## ABOUT THIS TASK
If a line in the data holds "Website", copy that line out in full.

## ENTRIES SUPPLIED

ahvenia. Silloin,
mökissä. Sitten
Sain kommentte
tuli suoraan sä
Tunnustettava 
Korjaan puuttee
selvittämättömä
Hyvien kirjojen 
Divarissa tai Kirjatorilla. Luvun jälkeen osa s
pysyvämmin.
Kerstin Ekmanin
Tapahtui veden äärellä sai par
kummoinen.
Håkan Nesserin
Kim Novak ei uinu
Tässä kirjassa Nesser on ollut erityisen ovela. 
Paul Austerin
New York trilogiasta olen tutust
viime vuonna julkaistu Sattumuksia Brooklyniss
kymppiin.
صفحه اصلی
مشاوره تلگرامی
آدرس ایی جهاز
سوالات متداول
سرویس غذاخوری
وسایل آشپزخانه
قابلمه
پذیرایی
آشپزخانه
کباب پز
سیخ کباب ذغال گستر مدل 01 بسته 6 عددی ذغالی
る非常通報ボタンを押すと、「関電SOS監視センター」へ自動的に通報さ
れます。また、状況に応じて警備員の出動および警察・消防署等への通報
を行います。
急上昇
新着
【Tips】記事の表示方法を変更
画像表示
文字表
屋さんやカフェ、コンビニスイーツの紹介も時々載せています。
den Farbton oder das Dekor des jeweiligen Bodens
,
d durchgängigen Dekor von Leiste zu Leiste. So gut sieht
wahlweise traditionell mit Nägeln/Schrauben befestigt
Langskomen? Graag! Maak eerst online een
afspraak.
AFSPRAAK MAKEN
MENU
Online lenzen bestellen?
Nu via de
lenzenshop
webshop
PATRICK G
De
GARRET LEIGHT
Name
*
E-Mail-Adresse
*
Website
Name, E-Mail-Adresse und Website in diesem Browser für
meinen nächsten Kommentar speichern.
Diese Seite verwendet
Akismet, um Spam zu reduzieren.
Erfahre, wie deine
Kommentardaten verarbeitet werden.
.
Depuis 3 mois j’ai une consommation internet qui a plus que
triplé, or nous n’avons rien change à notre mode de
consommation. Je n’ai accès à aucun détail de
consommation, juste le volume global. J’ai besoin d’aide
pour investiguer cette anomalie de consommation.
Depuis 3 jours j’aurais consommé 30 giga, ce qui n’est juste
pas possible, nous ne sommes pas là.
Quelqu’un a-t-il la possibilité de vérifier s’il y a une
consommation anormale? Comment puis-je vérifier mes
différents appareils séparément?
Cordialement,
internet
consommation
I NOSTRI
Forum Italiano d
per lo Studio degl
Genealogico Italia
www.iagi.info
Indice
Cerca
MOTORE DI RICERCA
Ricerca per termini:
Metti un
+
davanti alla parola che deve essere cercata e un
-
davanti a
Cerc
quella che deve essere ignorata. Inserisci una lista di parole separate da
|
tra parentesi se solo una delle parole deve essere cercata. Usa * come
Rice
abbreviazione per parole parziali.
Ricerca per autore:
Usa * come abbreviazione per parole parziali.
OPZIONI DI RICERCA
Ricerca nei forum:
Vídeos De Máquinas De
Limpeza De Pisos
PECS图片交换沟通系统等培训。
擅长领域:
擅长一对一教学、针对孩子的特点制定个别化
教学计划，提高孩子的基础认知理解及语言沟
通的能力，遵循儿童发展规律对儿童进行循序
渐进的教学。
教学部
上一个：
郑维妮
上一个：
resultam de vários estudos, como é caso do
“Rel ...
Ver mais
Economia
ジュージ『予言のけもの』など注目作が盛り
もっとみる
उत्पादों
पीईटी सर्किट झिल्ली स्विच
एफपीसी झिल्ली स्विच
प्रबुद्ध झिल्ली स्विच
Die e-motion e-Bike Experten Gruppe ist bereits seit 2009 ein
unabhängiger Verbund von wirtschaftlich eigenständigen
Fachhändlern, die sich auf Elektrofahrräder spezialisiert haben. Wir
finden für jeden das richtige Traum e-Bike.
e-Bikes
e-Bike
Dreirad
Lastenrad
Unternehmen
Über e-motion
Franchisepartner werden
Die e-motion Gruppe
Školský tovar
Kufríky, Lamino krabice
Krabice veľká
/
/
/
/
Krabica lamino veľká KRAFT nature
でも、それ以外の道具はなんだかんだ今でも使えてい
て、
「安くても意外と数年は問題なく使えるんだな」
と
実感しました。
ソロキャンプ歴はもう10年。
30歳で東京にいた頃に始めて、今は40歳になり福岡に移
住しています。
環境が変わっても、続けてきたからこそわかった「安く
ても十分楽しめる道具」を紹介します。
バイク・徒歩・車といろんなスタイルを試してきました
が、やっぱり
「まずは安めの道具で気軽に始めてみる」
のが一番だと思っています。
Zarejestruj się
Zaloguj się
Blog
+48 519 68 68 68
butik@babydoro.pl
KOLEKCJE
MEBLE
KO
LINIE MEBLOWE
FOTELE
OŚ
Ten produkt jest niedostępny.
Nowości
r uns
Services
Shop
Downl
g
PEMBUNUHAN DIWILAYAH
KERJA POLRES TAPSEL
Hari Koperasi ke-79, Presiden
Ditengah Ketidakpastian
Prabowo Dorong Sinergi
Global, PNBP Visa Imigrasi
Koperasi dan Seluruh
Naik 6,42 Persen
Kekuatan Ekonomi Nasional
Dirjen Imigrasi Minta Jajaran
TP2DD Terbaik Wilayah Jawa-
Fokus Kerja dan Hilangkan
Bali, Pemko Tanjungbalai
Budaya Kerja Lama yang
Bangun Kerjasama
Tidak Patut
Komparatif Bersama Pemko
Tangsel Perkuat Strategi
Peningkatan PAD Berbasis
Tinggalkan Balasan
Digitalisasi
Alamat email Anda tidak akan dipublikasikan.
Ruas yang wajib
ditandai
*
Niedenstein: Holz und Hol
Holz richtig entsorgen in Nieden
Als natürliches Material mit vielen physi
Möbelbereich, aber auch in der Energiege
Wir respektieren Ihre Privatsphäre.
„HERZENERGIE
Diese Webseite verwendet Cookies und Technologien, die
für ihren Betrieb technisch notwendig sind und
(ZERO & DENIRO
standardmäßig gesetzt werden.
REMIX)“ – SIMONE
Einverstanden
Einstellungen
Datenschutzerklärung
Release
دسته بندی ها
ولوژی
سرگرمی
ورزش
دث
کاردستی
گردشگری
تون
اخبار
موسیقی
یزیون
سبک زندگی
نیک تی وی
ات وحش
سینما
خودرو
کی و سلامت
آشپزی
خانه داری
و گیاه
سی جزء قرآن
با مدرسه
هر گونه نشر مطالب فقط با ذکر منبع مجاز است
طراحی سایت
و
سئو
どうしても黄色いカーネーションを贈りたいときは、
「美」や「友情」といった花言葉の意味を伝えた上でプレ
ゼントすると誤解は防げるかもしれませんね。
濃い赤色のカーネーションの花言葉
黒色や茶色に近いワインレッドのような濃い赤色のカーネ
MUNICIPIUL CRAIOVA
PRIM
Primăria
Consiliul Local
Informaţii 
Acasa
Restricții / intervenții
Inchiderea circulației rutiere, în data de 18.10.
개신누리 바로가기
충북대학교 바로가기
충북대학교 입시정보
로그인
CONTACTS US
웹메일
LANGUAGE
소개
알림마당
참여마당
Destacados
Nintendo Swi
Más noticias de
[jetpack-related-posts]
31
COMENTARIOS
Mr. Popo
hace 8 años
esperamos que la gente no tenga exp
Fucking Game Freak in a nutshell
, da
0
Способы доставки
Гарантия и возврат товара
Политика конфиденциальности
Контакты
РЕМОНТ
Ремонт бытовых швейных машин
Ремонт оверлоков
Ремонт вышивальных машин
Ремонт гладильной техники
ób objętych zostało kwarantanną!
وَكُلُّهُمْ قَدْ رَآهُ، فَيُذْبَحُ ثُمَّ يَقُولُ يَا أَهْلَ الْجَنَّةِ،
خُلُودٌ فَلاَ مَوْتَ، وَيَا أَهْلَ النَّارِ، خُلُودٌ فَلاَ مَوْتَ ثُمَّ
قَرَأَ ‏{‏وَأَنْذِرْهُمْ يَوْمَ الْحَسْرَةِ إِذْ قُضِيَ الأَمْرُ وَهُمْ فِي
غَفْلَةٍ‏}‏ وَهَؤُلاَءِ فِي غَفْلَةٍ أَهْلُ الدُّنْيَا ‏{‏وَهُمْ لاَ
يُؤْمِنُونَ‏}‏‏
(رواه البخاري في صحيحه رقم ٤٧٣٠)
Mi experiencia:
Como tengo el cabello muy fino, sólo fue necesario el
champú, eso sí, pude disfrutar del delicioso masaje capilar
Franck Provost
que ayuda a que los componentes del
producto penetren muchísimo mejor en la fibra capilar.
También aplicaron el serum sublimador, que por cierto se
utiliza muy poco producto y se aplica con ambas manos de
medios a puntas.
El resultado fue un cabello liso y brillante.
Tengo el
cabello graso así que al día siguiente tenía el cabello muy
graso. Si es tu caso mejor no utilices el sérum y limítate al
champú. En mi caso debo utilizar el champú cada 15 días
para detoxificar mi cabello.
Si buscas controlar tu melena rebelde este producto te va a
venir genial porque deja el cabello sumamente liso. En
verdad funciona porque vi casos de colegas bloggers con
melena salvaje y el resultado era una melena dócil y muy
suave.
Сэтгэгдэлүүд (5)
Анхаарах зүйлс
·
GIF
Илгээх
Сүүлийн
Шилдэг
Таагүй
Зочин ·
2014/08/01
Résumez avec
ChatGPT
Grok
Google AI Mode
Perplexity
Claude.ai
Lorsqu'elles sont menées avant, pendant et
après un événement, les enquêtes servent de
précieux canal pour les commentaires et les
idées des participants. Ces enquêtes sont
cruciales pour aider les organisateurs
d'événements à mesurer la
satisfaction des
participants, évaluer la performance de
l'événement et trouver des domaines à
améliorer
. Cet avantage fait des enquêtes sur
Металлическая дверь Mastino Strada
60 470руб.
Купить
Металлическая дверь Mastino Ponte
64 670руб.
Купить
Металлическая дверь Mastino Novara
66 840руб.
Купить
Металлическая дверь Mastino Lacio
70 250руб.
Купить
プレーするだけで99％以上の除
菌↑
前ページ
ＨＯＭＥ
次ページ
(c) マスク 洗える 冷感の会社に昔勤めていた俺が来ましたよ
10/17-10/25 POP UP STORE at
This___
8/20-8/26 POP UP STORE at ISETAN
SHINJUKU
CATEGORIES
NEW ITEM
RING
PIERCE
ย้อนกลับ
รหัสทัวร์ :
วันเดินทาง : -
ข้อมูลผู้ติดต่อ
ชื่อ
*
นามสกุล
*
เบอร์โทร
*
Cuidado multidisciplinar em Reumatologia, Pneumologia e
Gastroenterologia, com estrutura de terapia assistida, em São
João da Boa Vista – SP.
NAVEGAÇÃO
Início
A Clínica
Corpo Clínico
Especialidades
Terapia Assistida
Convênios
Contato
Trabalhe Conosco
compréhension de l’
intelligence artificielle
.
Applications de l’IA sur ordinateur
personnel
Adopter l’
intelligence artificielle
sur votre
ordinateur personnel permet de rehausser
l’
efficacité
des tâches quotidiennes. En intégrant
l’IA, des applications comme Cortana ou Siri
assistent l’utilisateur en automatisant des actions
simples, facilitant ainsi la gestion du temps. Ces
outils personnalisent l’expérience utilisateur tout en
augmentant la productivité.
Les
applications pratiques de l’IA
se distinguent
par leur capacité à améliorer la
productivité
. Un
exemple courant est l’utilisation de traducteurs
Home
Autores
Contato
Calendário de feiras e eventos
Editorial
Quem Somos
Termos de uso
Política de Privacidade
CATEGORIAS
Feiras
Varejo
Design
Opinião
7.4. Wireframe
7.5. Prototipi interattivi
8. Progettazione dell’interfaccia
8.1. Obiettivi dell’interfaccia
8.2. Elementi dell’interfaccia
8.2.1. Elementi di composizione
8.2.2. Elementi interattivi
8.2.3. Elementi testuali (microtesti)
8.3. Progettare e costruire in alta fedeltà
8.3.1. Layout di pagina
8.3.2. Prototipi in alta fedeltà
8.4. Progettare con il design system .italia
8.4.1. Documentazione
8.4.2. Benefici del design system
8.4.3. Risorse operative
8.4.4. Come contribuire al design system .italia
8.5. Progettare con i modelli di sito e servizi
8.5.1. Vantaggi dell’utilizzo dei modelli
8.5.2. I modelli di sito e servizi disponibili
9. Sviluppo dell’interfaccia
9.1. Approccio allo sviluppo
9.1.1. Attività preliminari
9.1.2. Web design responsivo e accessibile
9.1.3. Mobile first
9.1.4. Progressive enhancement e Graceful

## ANSWER TO THE PROBLEM
Website
Name, E-Mail-Adresse und Website in diesem Browser für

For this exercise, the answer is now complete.